= What is being asked =
Repeat the records below exactly from the line containing "Table 1. Validity of the Leisure Rumination" to the line containing "Table 1. Answers", taking in both of those lines. Drop the pictures.

= Entries provided =
※ ※ ※

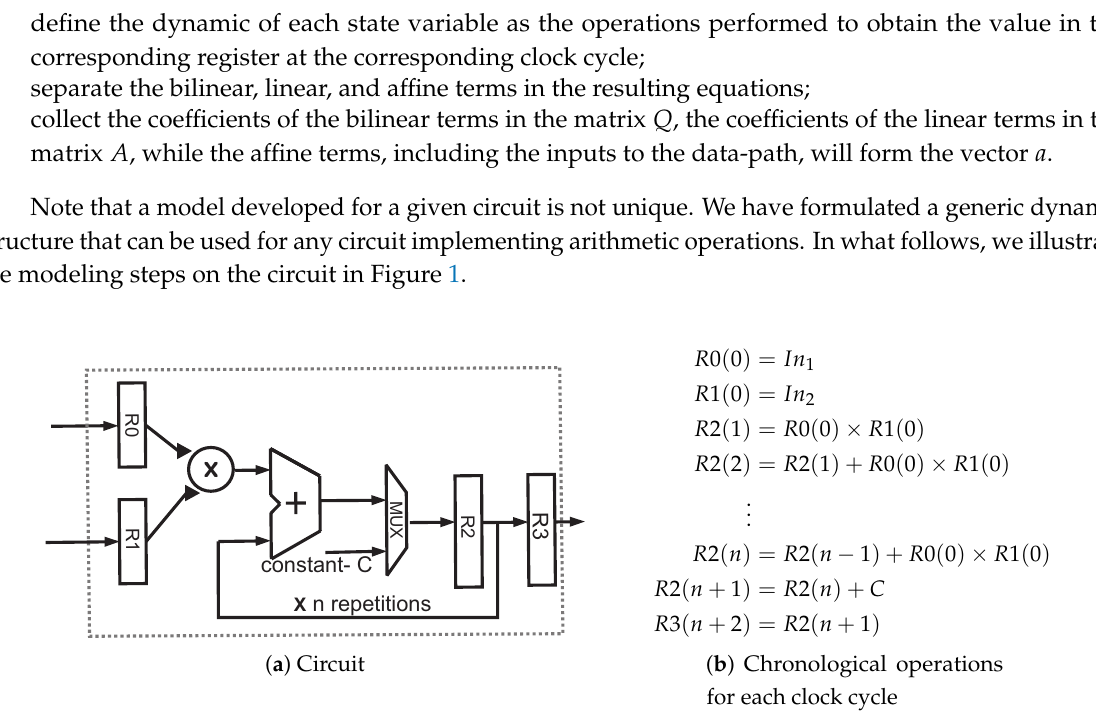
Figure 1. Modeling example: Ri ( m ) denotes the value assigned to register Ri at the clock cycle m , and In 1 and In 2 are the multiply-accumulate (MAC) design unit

※ ※ ※

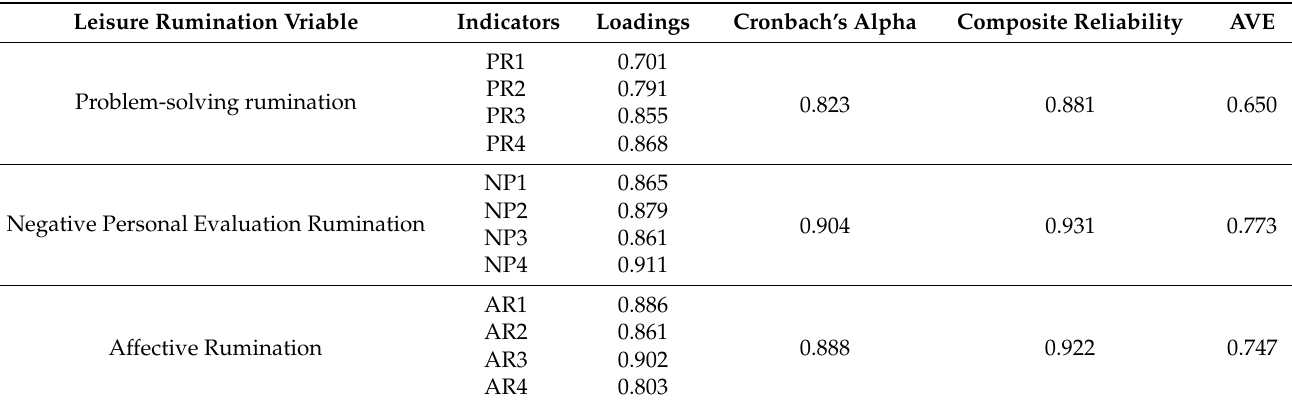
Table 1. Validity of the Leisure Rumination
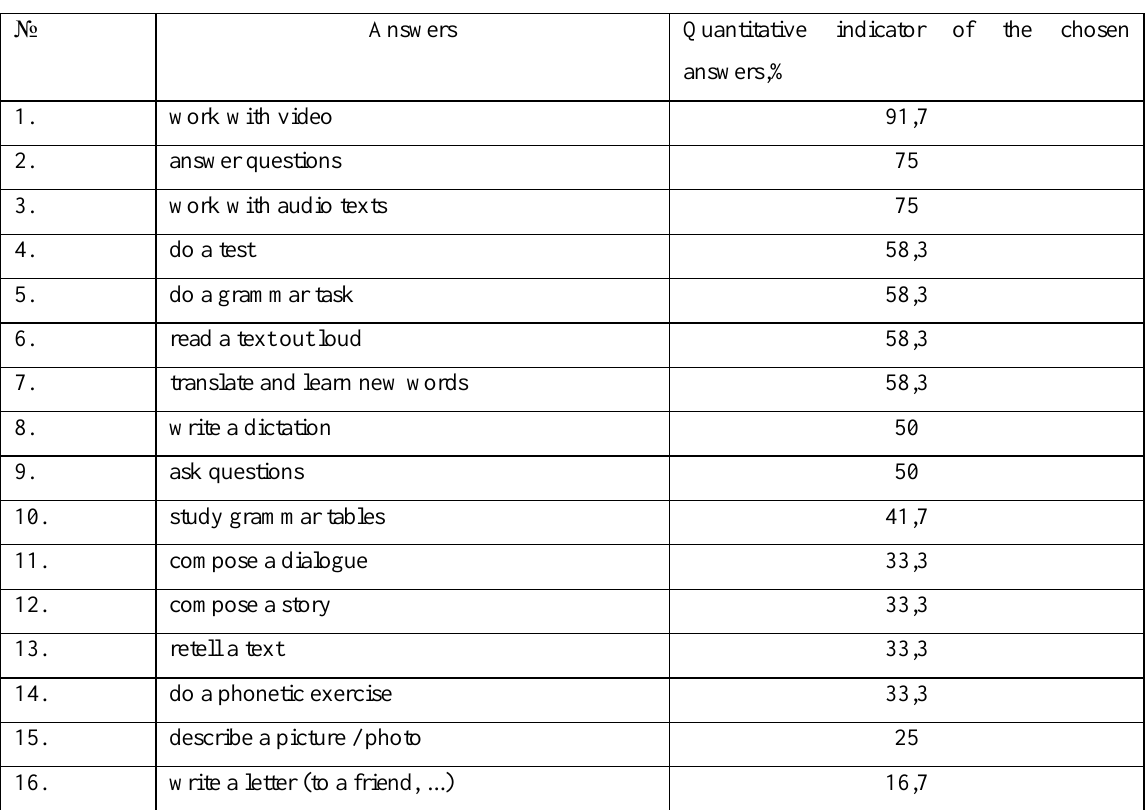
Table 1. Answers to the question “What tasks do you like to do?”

※ ※ ※

= Output =
Table 1. Validity of the Leisure Rumination
Table 1. Answers to the question “What tasks do you like to do?”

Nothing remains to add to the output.